The name Cataloochee is a corruption of the Cherokee name for the area, “Gadalutsi,” which means “standing up in a row,” and could refer either to the mountains which surround the valley, or the abundant trees which cover them. Cataloochee was comprised of two separate communities, Big Cataloochee and Little Cataloochee.
After our previous trip, I wanted to head back in the fall during the rut (mating season) in the hopes of hearing the elk bugle. So, my wife and I planned an October trip to the mountains. Like our previous visit, we spent our time in Big Cataloochee. We picked a spot on the side of the road, unpacked our stuff and waited for the show to begin.
As the sun began to fade, our vigilance was rewarded. We spotted a group of five elk come out of the protection of the trees into the field near us. The group was composed of three bulls (male) and two cows (female). The male elk in the photograph above was very agressive and chased the other two bulls away from his harem.
This is the same elk grazing in peace after he had runoff the interlopers.
These are the two cows he was “protecting”.
The other two male elk were chased off in the direction of the road, and remained close to it – I suppose out of fear of angering their rival. I walked down the road so I could get a closer look at them.
Quite a few people were taking photos of this pair. And while everybody kept a respectful distance, the two elk didn’t seem to mind the attention.
I wonder if he was checking to see if his rival was still around.

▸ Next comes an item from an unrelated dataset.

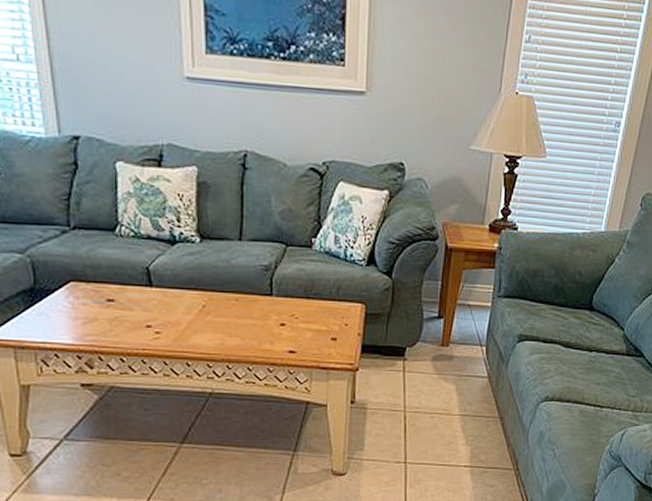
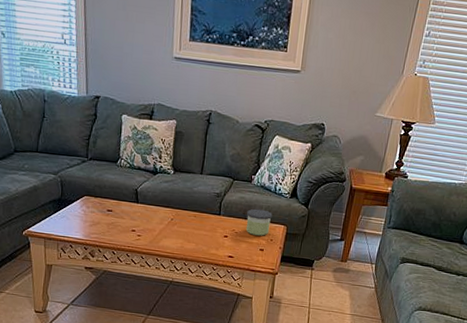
candle: none [308,283,344,320] -> present [245,208,272,236]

He and his pair of females were still nearby.
We had also hoped to hear the elk bugle, and we weren’t disappointed in that department. We heard several elk bugle in the distance.
Since dusk was quickly approaching we decided it was time to leave. As we were heading down the road toward the park entrance, we saw a large bull in the woods to the right of the road. I got out of the car and on foot followed his progress through the woods. Eventually, I was rewarded with an amazing view of this magnificent creature.

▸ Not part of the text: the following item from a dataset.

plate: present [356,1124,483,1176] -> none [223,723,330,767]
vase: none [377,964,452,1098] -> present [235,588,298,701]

This male popped out of the woods and then wandered back in to them – he was probably spooked by all then people attempting to take his photograph.
Suddenly, he walked calmly out of the trees again, right in front of me.

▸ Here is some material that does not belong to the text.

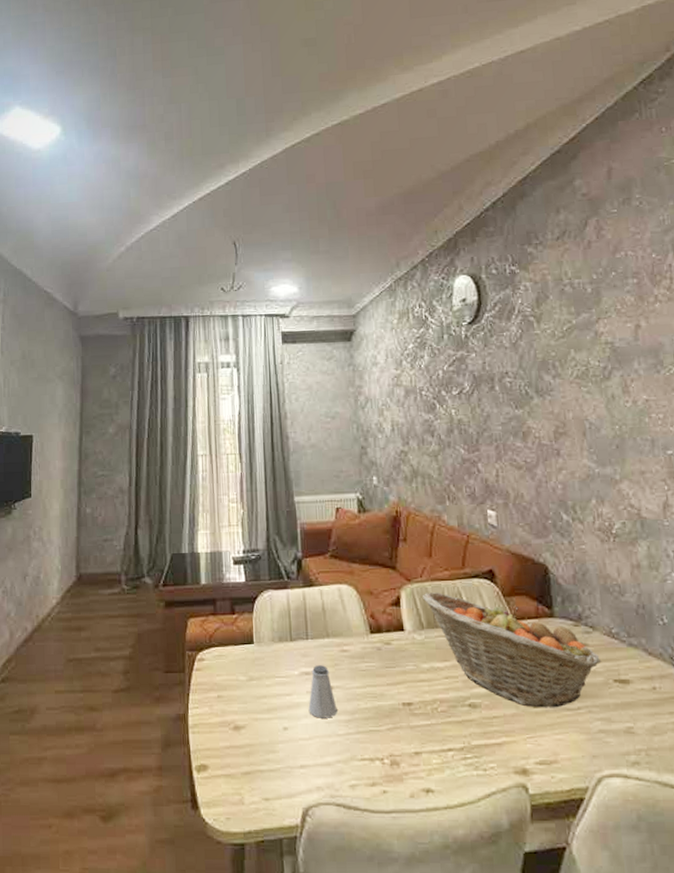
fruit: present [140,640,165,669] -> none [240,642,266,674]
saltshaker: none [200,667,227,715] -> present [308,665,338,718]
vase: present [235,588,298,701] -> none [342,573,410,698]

Then, he paused under a tree to graze for a moment.
By this time I had gotten back in our car. As we were passing him, he decided to go for a stroll, so we followed him for a bit, and stopped on the side of the road when he stopped.
While we were watching him he let loose with a loud bugle. What a treat!
Several other males were also in the area. We watched them for a while, and then resumed our plans to leave the park.
On our way out of the park we made one last stop to watch the sunset.
Daylight fades from the valley.
Rays of sunshine poke through the clouds.